— PROBLEM DETAILS —
Give the data again exactly, without images.

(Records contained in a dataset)
▬▬▬▬▬▬

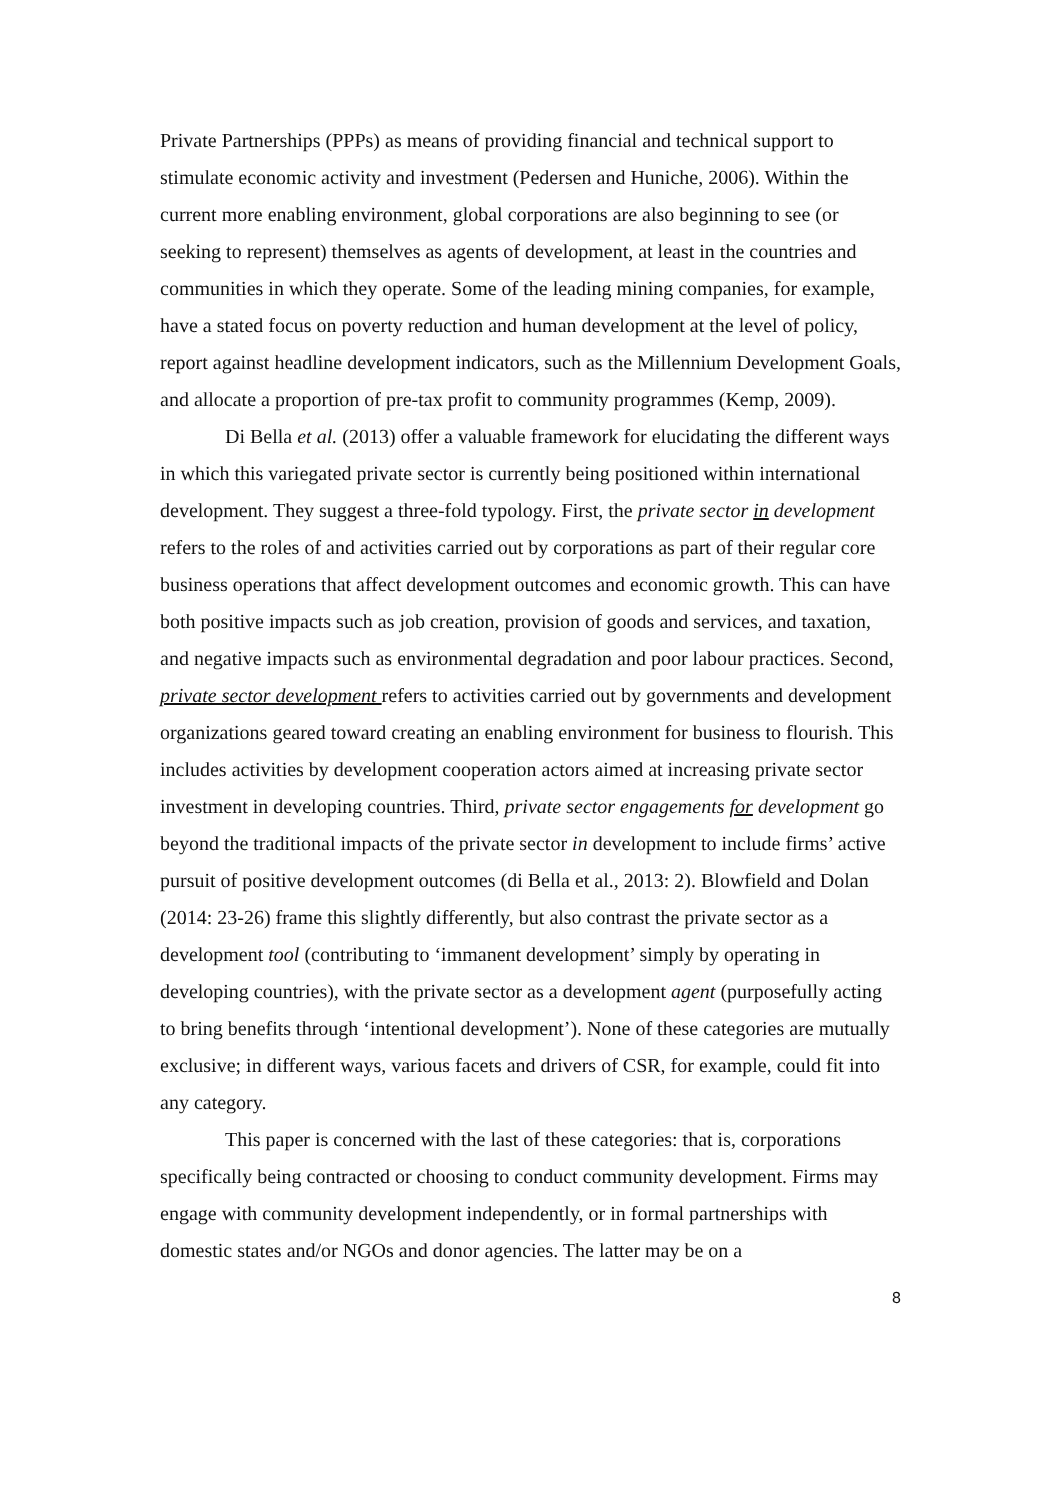Private Partnerships (PPPs) as means of providing financial and technical support to stimulate economic activity and investment (Pedersen and Huniche, 2006). Within the current more enabling environment, global corporations are also beginning to see (or seeking to represent) themselves as agents of development, at least in the countries and communities in which they operate. Some of the leading mining companies, for example, have a stated focus on poverty reduction and human development at the level of policy, report against headline development indicators, such as the Millennium Development Goals, and allocate a proportion of pre-tax profit to community programmes (Kemp, 2009).
Di Bella et al. (2013) offer a valuable framework for elucidating the different ways in which this variegated private sector is currently being positioned within international development. They suggest a three-fold typology. First, the private sector in development refers to the roles of and activities carried out by corporations as part of their regular core business operations that affect development outcomes and economic growth. This can have both positive impacts such as job creation, provision of goods and services, and taxation, and negative impacts such as environmental degradation and poor labour practices. Second, private sector development refers to activities carried out by governments and development organizations geared toward creating an enabling environment for business to flourish. This includes activities by development cooperation actors aimed at increasing private sector investment in developing countries. Third, private sector engagements for development go beyond the traditional impacts of the private sector in development to include firms’ active pursuit of positive development outcomes (di Bella et al., 2013: 2). Blowfield and Dolan (2014: 23-26) frame this slightly differently, but also contrast the private sector as a development tool (contributing to ‘immanent development’ simply by operating in developing countries), with the private sector as a development agent (purposefully acting to bring benefits through ‘intentional development’). None of these categories are mutually exclusive; in different ways, various facets and drivers of CSR, for example, could fit into any category.
This paper is concerned with the last of these categories: that is, corporations specifically being contracted or choosing to conduct community development. Firms may engage with community development independently, or in formal partnerships with domestic states and/or NGOs and donor agencies. The latter may be on a
8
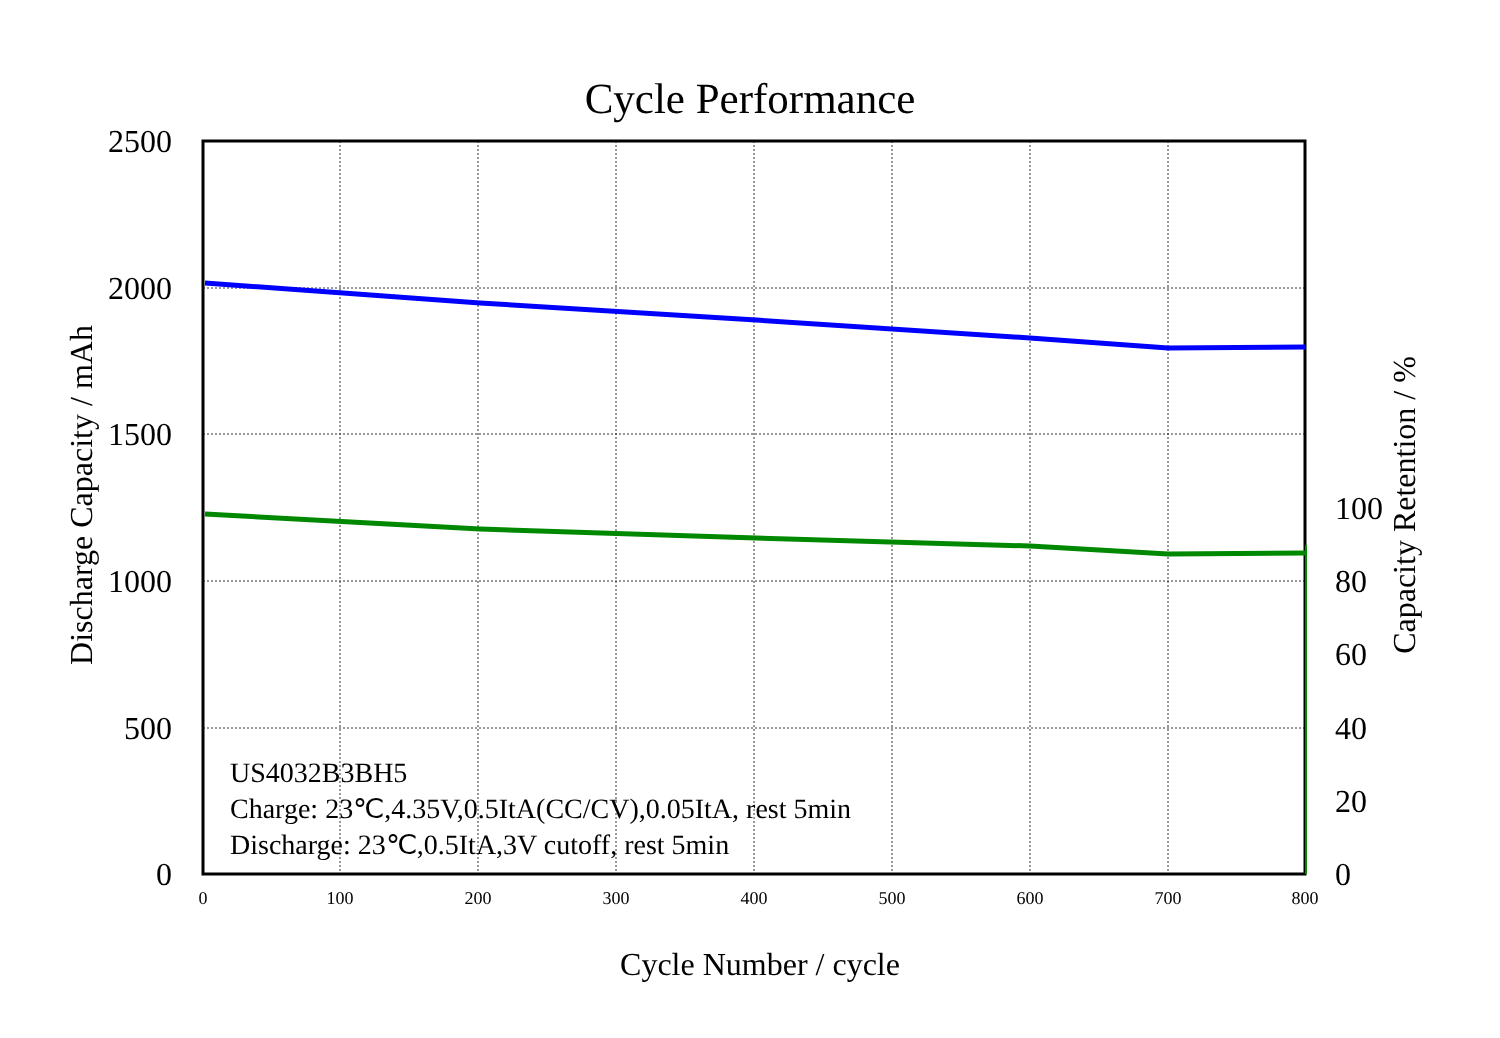Cycle Performance
2500
2000
1500
1000
500
0
100
80
60
40
20
0
0
100
200
300
400
500
600
700
800
Cycle Number / cycle
Discharge Capacity / mAh
Capacity Retention / %
US4032B3BH5
Charge: 23℃,4.35V,0.5ItA(CC/CV),0.05ItA, rest 5min
Discharge: 23℃,0.5ItA,3V cutoff, rest 5min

▬▬▬▬▬▬

— YOUR RESPONSE —
Private Partnerships (PPPs) as means of providing financial and technical support to stimulate economic activity and investment (Pedersen and Huniche, 2006). Within the current more enabling environment, global corporations are also beginning to see (or seeking to represent) themselves as agents of development, at least in the countries and communities in which they operate. Some of the leading mining companies, for example, have a stated focus on poverty reduction and human development at the level of policy, report against headline development indicators, such as the Millennium Development Goals, and allocate a proportion of pre-tax profit to community programmes (Kemp, 2009).
Di Bella et al. (2013) offer a valuable framework for elucidating the different ways in which this variegated private sector is currently being positioned within international development. They suggest a three-fold typology. First, the private sector in development refers to the roles of and activities carried out by corporations as part of their regular core business operations that affect development outcomes and economic growth. This can have both positive impacts such as job creation, provision of goods and services, and taxation, and negative impacts such as environmental degradation and poor labour practices. Second, private sector development refers to activities carried out by governments and development organizations geared toward creating an enabling environment for business to flourish. This includes activities by development cooperation actors aimed at increasing private sector investment in developing countries. Third, private sector engagements for development go beyond the traditional impacts of the private sector in development to include firms’ active pursuit of positive development outcomes (di Bella et al., 2013: 2). Blowfield and Dolan (2014: 23-26) frame this slightly differently, but also contrast the private sector as a development tool (contributing to ‘immanent development’ simply by operating in developing countries), with the private sector as a development agent (purposefully acting to bring benefits through ‘intentional development’). None of these categories are mutually exclusive; in different ways, various facets and drivers of CSR, for example, could fit into any category.
This paper is concerned with the last of these categories: that is, corporations specifically being contracted or choosing to conduct community development. Firms may engage with community development independently, or in formal partnerships with domestic states and/or NGOs and donor agencies. The latter may be on a
8
Cycle Performance
2500
2000
1500
1000
500
0
100
80
60
40
20
0
0
100
200
300
400
500
600
700
800
Cycle Number / cycle
Discharge Capacity / mAh
Capacity Retention / %
US4032B3BH5
Charge: 23℃,4.35V,0.5ItA(CC/CV),0.05ItA, rest 5min
Discharge: 23℃,0.5ItA,3V cutoff, rest 5min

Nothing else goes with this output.